START Supplied data
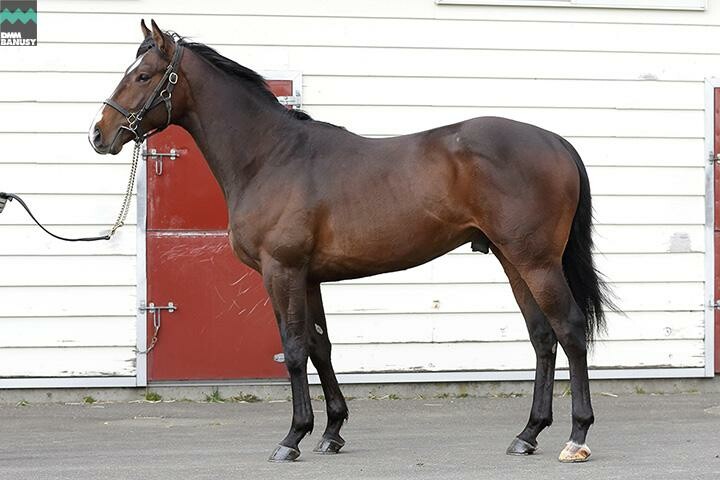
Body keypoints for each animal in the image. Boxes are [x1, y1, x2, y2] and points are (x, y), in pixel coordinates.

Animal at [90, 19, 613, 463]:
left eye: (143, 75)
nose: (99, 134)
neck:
END Supplied data
START Supplied data
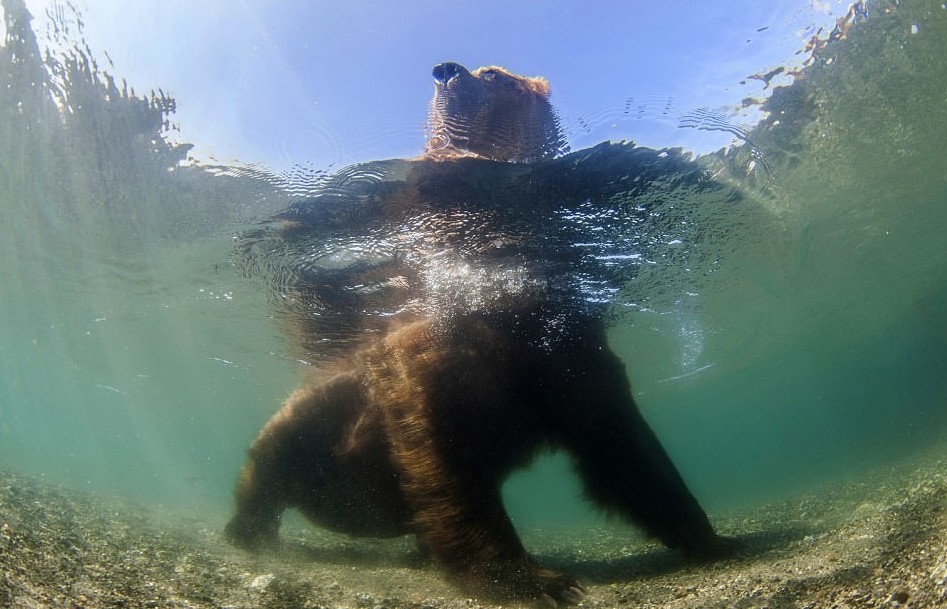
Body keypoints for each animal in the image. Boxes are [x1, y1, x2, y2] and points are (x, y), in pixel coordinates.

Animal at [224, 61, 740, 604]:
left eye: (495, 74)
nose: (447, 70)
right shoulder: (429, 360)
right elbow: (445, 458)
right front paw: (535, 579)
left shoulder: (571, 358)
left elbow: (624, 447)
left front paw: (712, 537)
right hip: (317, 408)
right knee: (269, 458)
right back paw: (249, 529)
END Supplied data
# Task instructions:
Every line from the line containing "left eye: (495, 74)" through the line containing "right back paw: (249, 529)" in the records above must be retyped exactly. Leave out the rest.

# Written response:
left eye: (495, 74)
nose: (447, 70)
right shoulder: (429, 360)
right elbow: (445, 458)
right front paw: (535, 579)
left shoulder: (571, 358)
left elbow: (624, 447)
left front paw: (712, 537)
right hip: (317, 408)
right knee: (269, 458)
right back paw: (249, 529)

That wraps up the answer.